In this study pedigree cats were found to be younger than crossbreds. This may indicate that pedigree cats are less long-lived than their domestic crossbred cats and therefore have a higher ‘turnover’. Data on longevity of cats would be required to confirm this and should be a focus for further work.

Lifestyle

Most cats (72.9%) lived an indoor/outdoor lifestyle, presumably with most owners attempting to bring them indoors at dusk to reduce the likelihood of fighting with unrestrained tom cats at night or being subjected to vehicular trauma. A further 7.7% of cats were limited to spending most of their life outdoors. Only 19.7% of cats were limited to indoors and/or ‘modular pet park’ type enclosures, with pedigree cats four times more likely to be housed in this fashion than crossbreds. Although there may be some behavioural issues with an exclusively indoor lifestyle, there is no doubt in the authors view that cats restricted to an environmentally enriched indoors setting and prevented from becoming obese have substantial health and longevity benefits compared to cats with access to outdoors, with the attendant risks of vehicular trauma, degenerative joint disease (from jumping and falling) and diseases transmitted by cat fights, including FIV.

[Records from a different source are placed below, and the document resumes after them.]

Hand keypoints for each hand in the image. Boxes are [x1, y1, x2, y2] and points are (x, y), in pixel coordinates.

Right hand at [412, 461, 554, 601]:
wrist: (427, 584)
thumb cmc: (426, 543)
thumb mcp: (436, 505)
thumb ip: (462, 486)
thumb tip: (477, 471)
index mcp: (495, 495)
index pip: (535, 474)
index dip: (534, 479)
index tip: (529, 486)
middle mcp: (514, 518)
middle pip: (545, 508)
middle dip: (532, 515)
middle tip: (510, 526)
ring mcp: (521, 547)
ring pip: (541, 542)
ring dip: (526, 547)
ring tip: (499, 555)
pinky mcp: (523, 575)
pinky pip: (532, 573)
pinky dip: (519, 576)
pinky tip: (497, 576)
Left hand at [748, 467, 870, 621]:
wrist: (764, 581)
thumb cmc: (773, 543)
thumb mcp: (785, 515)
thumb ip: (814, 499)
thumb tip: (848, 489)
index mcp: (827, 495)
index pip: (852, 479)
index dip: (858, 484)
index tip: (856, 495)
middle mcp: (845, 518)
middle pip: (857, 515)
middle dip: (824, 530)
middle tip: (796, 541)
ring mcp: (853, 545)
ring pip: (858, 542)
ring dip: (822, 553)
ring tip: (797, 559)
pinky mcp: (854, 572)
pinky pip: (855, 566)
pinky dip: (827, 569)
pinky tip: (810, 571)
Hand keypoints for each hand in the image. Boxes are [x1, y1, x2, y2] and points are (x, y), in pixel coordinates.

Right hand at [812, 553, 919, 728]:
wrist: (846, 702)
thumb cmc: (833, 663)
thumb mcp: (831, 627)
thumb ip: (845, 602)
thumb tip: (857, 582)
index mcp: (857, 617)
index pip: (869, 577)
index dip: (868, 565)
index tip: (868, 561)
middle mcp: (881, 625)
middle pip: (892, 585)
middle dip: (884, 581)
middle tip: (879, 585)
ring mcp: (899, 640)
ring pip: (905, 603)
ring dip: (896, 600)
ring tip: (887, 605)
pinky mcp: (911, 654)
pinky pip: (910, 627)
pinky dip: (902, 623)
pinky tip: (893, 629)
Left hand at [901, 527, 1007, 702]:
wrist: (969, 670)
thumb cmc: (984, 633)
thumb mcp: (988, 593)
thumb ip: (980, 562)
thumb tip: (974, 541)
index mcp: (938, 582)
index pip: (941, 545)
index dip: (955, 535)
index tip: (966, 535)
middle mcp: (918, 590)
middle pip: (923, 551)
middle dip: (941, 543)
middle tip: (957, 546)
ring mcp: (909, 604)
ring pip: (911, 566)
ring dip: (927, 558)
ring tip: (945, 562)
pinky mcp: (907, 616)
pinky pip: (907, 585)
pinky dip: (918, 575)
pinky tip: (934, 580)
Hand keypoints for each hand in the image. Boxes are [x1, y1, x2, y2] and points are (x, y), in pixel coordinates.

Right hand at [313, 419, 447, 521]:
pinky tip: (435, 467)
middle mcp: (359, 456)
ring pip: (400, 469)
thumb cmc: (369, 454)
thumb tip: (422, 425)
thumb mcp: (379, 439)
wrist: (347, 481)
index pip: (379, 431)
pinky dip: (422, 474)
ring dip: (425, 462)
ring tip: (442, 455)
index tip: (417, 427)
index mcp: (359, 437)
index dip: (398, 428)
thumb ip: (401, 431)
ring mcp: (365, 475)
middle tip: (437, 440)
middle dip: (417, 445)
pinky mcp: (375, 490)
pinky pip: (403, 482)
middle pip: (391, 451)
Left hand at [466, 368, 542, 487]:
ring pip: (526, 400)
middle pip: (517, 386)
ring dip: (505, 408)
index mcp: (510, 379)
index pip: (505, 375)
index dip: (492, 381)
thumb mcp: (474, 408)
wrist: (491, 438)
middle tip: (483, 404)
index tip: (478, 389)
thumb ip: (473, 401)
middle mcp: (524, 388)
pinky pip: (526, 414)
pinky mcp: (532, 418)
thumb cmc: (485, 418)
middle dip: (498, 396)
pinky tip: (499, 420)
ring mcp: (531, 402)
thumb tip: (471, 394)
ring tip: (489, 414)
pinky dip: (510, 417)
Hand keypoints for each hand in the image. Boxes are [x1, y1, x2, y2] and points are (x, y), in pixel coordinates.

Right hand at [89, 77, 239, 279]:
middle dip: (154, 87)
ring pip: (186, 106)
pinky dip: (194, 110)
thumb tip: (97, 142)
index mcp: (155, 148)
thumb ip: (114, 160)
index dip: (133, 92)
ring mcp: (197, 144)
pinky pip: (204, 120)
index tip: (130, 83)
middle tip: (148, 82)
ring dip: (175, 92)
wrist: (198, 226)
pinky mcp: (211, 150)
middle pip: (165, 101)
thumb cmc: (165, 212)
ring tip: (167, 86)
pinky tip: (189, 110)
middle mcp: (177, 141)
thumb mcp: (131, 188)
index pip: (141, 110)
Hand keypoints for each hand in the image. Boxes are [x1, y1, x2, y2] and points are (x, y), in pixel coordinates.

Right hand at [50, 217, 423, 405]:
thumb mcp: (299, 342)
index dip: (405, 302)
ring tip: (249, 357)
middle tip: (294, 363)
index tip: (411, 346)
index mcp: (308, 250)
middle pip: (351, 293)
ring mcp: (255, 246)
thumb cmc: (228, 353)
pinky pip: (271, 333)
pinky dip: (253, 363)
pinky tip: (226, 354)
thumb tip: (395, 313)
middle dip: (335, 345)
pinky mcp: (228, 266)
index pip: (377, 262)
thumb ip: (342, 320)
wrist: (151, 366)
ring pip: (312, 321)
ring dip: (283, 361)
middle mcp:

An impressive 90% of cats had been vaccinated at least once, and 72.2% had been vaccinated in the last 3 years, a time frame expected to produce protective humoral immunity against the three ‘core’ viral diseases of cats. This data, although potentially influenced by response bias, appears to contradict the commonly touted statement that ‘there is a large, unknown number of owned pets that never or rarely attend veterinary practices’. Indeed, the data points towards success in preventive medicine campaigns by veterinarians, and provides a potential explanation for the rare occurrence of feline infectious enteritis/panleukopenia in Sydney, and for the reduction in severity and prevalence of feline upper respiratory disease compared to the 1960s and 1970s (Victor Menrath, Daria Love and Richard Malik, personal observations). There was a trend for pedigree cats to have more likely received a vaccination during the preceding 12 months compared to crossbred cats. Older cats were significantly less likely to have been vaccinated in the preceding 3 years compared to younger cats. Although this possibly echoes the recent trend to recommend 3-yearly vaccinations for mature cats, it also may equally reflect owner's perceptions that older cats require less frequent vaccinations.

Veterinary visitation

Only 5.8% of cats were reported to have never attended a veterinary clinic. For the remaining 94.2%, the mean period since the last visit was 1.5 years. This suggests that most cat owners are prepared to regularly seek veterinary services as required, or to respond to postal reminder systems for annual ‘wellness examinations’. The reported reason for veterinary visits includes a broad range of ailments and procedures. Vaccinations, neutering, traumatic injuries including cat fight abscesses and teeth/gum issues accounted for the majority of consultations. Similar to the finding for vaccination, older cats were significantly more likely to have visited a veterinarian >1 year ago compared to younger cats. This reduction in likelihood of veterinary attention with age probably reflects that neutering and traumatic injury are less common among older cats and also that some owners believe they require less frequent vaccinations.

Concluding comments

This survey has provided many insights into pet ownership in general, and cat ownership in particular. The authors hope it will ‘open the door’ to more detailed studies and surveys of cat and dog related health and longevity issues, in Australia and elsewhere. Without this type of objective data, it is not possible to make informed decisions and recommendations in relation to pet ownership, preventative medicine, the need for veterinary services and a true understanding of human animal relationships.